* **Task objective**
Rewrite the lines of all the items so that "scientific name" reads "binomial name" and nothing else changes. Leave the pictures out of your answer.

* **Material for the task**
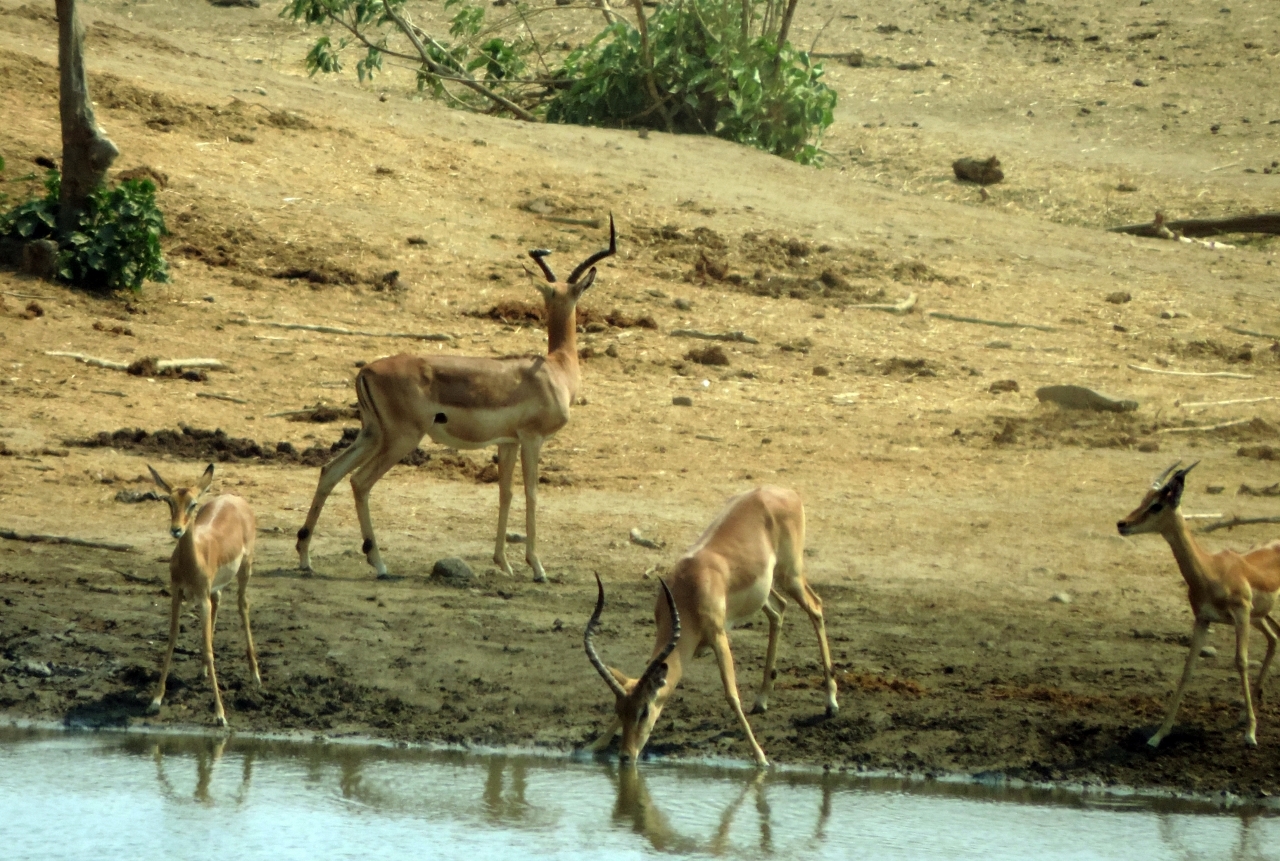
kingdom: Animalia
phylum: Chordata
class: Mammalia
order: Artiodactyla
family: Bovidae
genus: Aepyceros
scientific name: Aepyceros melampus
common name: Impala
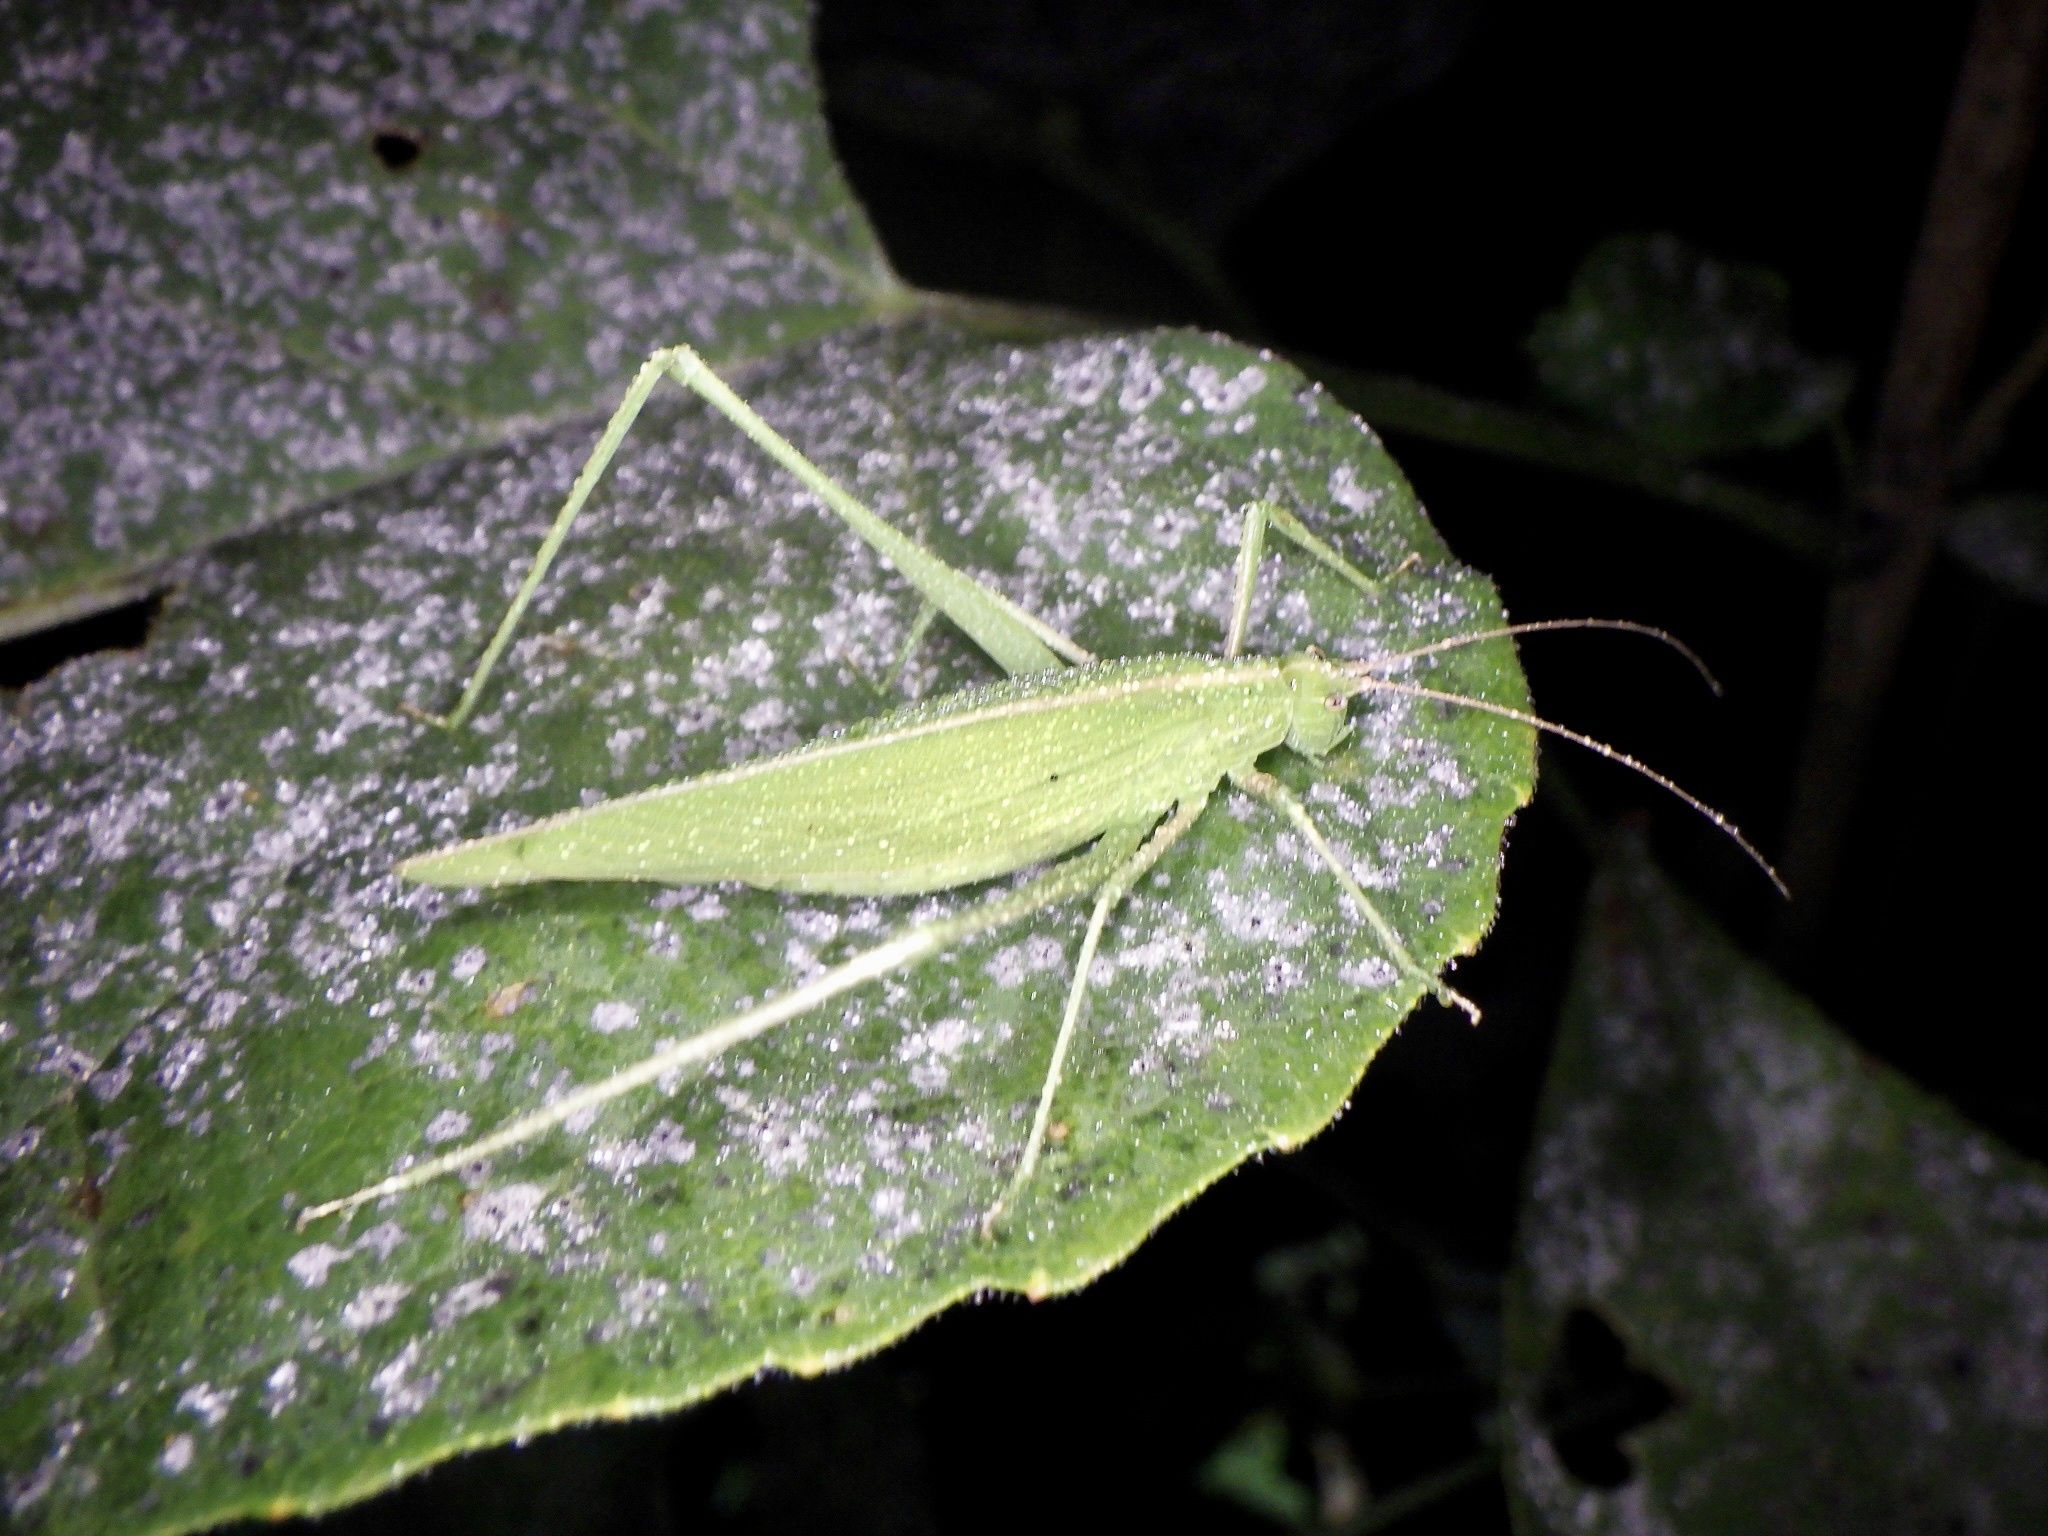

* **Final answer**
kingdom: Animalia
phylum: Chordata
class: Mammalia
order: Artiodactyla
family: Bovidae
genus: Aepyceros
binomial name: Aepyceros melampus
common name: Impala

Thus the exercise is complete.